The school district met only 14 of the state's 27 proficiency standards last year.
By PAUL WHEATLEY
VINDICATOR STAFF WRITER
CAMPBELL -- Five people are challenging incumbents Walter Rusnak and Michael D. Tsikouris for their seats and one vacant position on the Campbell board of education.
Challengers vying for a seat are Jeffrey Opencar, Karen Penwell, Diana Petruska, Karen Repasky and Robert T. Dolan.
Some, such as Repasky, a former board member who served from 1992 to 1999, say they aren't happy with the current school board's direction and its effect on Campbell schools.
Repasky said she'd like to change what she called the board's nepotistic hiring practices and restore financial accountability. "I can't sit back and do nothing," she said.
Petruska, an accountant with Youngstown Barrel & amp; Drum, said she wants to see board members hire the best qualified candidate -- not friends and relatives -- when it comes to filling vacancies within the district.
"I believe the Campbell board of education needs a fresh new perspective to improve the quality of education," she said.
Both incumbents have relatives working in the school district. Tsikouris' brother-in-law, the Rev. Daniel Rohan, is on the school board, and his sister Calliope Rohan is a teacher with the district.

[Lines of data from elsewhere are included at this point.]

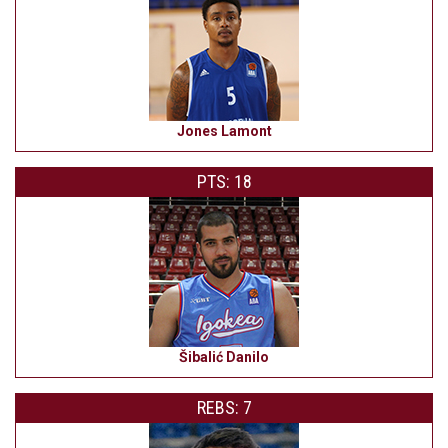
Jones Lamont
PTS: 18
Šibalić Danilo
REBS: 7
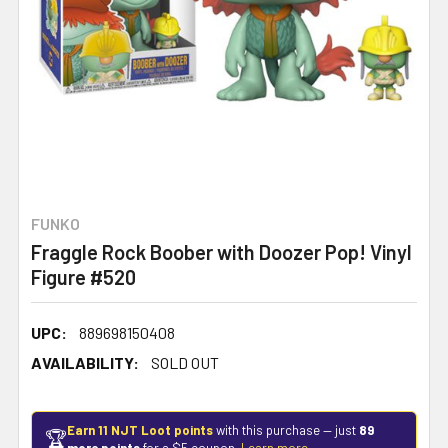
FUNKO
Fraggle Rock Boober with Doozer Pop! Vinyl
Figure #520
UPC:
889698150408
AVAILABILITY:
SOLD OUT
Earn 11 NJT Loot points
with this purchase — just
89
🏆
more points
for a $5 coupon.
Learn more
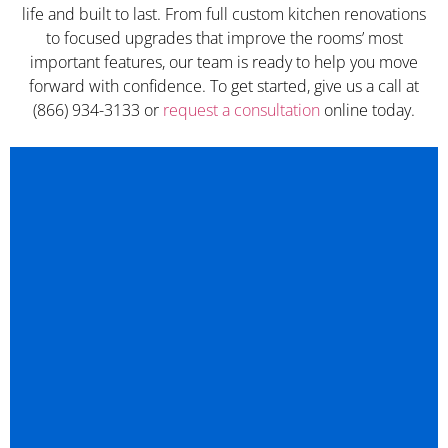
life and built to last. From full custom kitchen renovations
to focused upgrades that improve the rooms’ most
important features, our team is ready to help you move
forward with confidence. To get started, give us a call at
(866) 934-3133 or
request a consultation
online today.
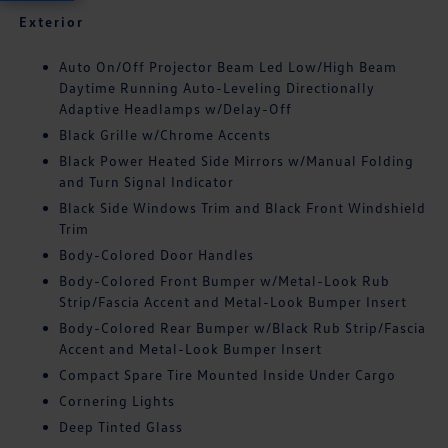
Exterior
Auto On/Off Projector Beam Led Low/High Beam
Daytime Running Auto-Leveling Directionally
Adaptive Headlamps w/Delay-Off
Black Grille w/Chrome Accents
Black Power Heated Side Mirrors w/Manual Folding
and Turn Signal Indicator
Black Side Windows Trim and Black Front Windshield
Trim
Body-Colored Door Handles
Body-Colored Front Bumper w/Metal-Look Rub
Strip/Fascia Accent and Metal-Look Bumper Insert
Body-Colored Rear Bumper w/Black Rub Strip/Fascia
Accent and Metal-Look Bumper Insert
Compact Spare Tire Mounted Inside Under Cargo
Cornering Lights
Deep Tinted Glass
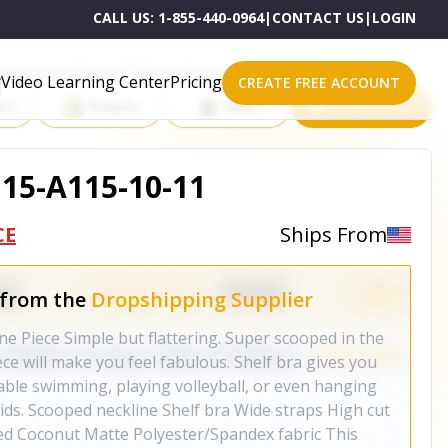
CALL US:
1-855-440-0964
|
CONTACT US
|
LOGIN
roducts on One of These Powerful Platforms
Video Learning Center
Pricing
CREATE FREE ACCOUNT
rt
Shopify
eBay
All platforms
115-A115-10-11
CE
Ships From
 from the
Dropshipping Supplier
 Piece Simple but flattering. Super scooped in the
ece will make you feel fabulous. Shelf bra gives you
rtable swimming, playing volleyball, or even hanging
ids. Scooped neckline Shelf bra Wide straps High cut
ned Coconut Matte Polyester/Spandex fabric This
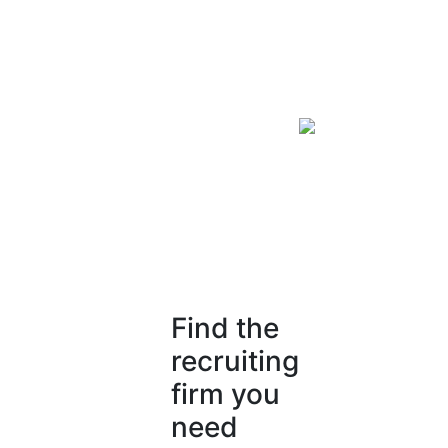
Find the
recruiting
firm you
need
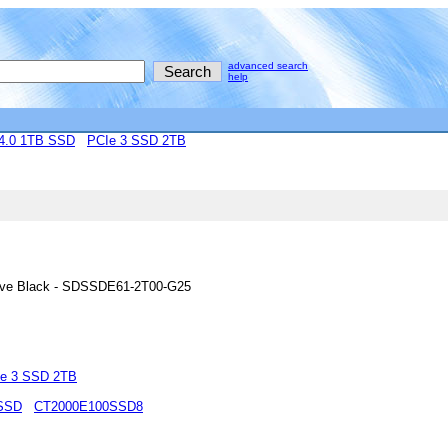
advanced search
help
4.0 1TB SSD
PCIe 3 SSD 2TB
rive Black - SDSSDE61-2T00-G25
e 3 SSD 2TB
 SSD
CT2000E100SSD8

Rusnak's daughter Melanie is also a teacher with the district.
Opencar, who places an emphasis on ensuring all students have access to state-of-the-art educational tools, agrees that changes need to be made on the board.
"I think they've lost touch with the children," he said.
Agreement: Dolan, Penwell and the other candidates and incumbents agree on one thing: Test scores must improve. The school district met only 14 of Ohio's 27 performance standards in 2001 and met only 11 of them the year before.
Besides working on proficiency test scores, Tsikouris wants to improve athletic facilities to bring them up to the standards of the district's new high school and K-8 facilities, which are scheduled to open in 2002.
He also hopes to set guidelines for Superintendent James Ciccolelli, for whom the current board approved a pay raise from $69,917 in 2000 to $85,080 at the end of 2003. The board also agreed on raises for the district's principals and treasurer.
"We have to set goals and see if he achieves those goals," said Tsikouris, a board member since 1998 who believes Ciccolelli is doing a great job as superintendent.
Rusnak, also a board member since 1998, said he'd like to develop and implement a continuous improvement program for the district.